Agents are ultimately issued a new Dell-specific ID and password separate from the one issued by Travelers.
Once within Premier Pages, agents can build a PC configuration for their office, order hardware and track the delivery. "Premier Pages was created with simplicity in mind," Gee says. "We wanted to make sure the agent would find the site easy to maneuver and find information quickly."
The Travelers/Dell partnership, which Travelers' executives say will be reviewed and most likely be extended to agents on an annual basis, is perceived by some industry observers as a compelling example of how carriers must travel the extra mile to help agents perform their jobs more efficiently.
Moreover, such programs can enable agents to support carrier-led technology initiatives. For example, Travelers in May announced a program that combines Internet technology with its quote, rate and issuance system.
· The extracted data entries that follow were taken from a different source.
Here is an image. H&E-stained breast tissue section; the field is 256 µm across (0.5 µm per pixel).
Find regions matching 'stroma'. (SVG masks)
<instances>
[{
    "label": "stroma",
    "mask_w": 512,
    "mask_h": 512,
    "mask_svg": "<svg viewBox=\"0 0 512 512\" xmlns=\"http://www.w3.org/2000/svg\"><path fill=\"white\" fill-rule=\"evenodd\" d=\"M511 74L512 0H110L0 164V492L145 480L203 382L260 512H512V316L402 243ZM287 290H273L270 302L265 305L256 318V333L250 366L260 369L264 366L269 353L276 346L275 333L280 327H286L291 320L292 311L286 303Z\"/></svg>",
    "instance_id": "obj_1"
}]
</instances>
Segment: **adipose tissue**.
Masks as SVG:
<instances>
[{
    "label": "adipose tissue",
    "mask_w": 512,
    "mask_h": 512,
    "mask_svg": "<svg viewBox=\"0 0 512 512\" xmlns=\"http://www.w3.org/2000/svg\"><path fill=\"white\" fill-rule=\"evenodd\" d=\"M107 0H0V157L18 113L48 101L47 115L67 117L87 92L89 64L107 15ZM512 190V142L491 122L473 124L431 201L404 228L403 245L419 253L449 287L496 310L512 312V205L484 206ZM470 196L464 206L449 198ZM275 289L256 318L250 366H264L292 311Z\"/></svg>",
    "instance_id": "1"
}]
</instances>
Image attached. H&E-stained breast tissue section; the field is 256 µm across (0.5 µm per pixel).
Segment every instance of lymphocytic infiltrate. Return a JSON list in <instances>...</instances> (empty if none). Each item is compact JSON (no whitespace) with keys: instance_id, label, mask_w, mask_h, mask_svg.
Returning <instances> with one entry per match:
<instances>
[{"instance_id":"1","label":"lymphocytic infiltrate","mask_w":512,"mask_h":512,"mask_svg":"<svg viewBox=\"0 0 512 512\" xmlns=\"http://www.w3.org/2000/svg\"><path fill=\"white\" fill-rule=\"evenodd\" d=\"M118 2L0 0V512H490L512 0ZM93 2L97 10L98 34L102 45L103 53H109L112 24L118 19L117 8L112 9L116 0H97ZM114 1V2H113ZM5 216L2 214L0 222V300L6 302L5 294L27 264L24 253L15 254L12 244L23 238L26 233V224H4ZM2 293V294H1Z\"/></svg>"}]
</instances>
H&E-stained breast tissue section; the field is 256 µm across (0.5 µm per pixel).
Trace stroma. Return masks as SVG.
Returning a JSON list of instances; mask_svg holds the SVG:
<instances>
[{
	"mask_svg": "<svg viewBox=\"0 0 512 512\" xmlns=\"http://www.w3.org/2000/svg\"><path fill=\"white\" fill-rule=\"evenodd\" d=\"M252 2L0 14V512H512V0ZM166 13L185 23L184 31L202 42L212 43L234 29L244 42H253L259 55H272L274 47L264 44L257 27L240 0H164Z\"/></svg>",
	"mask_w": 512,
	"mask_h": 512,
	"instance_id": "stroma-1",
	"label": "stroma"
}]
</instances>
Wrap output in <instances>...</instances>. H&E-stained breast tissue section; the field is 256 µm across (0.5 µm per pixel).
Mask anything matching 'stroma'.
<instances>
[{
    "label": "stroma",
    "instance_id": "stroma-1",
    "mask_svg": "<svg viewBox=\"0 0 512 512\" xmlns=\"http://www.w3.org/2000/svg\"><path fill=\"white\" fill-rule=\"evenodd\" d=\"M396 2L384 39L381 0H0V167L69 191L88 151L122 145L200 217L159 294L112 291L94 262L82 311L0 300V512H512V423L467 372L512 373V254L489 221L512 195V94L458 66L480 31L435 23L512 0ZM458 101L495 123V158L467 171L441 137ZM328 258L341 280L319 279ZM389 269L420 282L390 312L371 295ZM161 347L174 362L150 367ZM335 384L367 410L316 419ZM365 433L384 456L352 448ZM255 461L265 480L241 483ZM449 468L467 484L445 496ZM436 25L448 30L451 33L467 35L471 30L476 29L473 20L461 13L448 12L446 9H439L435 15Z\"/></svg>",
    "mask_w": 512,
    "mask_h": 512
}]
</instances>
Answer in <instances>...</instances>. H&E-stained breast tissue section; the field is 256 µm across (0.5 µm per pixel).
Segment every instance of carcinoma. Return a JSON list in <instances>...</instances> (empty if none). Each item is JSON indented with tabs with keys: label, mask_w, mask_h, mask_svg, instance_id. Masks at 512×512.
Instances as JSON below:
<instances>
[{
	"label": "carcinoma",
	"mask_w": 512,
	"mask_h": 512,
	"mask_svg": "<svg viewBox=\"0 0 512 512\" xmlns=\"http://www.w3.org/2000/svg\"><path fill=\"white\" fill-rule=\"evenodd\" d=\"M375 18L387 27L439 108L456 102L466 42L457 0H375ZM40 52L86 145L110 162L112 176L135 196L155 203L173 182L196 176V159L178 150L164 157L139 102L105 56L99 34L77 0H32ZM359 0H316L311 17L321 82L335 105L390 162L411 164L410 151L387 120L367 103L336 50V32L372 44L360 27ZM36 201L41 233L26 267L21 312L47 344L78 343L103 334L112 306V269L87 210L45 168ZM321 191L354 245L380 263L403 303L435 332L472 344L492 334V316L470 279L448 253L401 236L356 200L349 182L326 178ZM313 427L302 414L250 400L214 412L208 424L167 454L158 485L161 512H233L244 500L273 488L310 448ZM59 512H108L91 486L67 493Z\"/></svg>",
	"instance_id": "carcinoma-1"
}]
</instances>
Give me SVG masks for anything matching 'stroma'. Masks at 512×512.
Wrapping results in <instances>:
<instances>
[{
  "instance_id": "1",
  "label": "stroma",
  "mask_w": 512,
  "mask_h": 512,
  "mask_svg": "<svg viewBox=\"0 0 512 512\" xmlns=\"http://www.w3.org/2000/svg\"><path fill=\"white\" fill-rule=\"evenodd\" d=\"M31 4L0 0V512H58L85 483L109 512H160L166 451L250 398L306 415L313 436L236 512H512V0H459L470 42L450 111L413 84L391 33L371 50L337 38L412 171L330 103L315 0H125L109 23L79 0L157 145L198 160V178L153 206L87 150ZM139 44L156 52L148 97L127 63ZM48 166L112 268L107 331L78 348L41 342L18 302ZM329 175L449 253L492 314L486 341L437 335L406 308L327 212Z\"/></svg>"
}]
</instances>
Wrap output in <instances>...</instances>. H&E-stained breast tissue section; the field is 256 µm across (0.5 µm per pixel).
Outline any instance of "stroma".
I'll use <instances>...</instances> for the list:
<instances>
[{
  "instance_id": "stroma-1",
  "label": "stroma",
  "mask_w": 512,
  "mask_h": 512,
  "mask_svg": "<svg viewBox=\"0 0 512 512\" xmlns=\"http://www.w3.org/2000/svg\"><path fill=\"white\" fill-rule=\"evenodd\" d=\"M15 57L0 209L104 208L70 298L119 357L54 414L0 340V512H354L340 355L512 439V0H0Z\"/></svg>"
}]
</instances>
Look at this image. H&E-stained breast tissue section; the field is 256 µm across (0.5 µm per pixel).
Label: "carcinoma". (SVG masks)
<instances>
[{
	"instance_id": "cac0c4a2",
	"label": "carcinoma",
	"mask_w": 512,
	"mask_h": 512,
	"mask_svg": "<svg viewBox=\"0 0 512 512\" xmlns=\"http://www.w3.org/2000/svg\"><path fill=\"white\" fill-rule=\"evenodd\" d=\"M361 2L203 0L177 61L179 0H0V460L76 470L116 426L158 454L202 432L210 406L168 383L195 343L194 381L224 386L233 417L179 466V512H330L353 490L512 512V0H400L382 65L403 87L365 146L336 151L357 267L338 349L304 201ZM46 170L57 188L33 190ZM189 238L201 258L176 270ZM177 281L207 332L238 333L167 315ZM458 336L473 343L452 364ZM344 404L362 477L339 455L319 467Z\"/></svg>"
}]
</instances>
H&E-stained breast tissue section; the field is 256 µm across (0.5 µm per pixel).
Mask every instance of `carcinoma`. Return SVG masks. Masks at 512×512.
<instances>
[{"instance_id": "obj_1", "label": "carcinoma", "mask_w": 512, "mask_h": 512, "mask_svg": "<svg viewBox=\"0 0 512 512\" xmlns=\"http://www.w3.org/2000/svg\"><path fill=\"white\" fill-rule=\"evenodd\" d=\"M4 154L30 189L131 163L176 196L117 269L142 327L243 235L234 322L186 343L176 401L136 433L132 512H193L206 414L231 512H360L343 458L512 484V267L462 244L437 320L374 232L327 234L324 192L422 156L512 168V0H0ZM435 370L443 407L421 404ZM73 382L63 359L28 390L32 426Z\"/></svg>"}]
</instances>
Marketed as Issue Express Net, or IENet, the program represents one component of an integrated small business system to help independent agents connect all aspects of sales and service through a complete electronic platform.
Even though the Dell program is mutually exclusive from Issue Express Net, agents who participate in IENet-3,000 have already signed on-may be inclined to opt into the Dell program as the vehicle to enable optimal participation in IENet.
But even if agents elect not to implement IENet, Travelers executives still believe that it's incumbent on agents to stretch their IT initiatives to the point of total efficiency.
"Very simply, time is money," Gee says. "If it takes an agency less time to process their business because they can toggle easily between applications, run multiple software applications at the same time and run them much faster, they have additional time to concentrate on writing more business."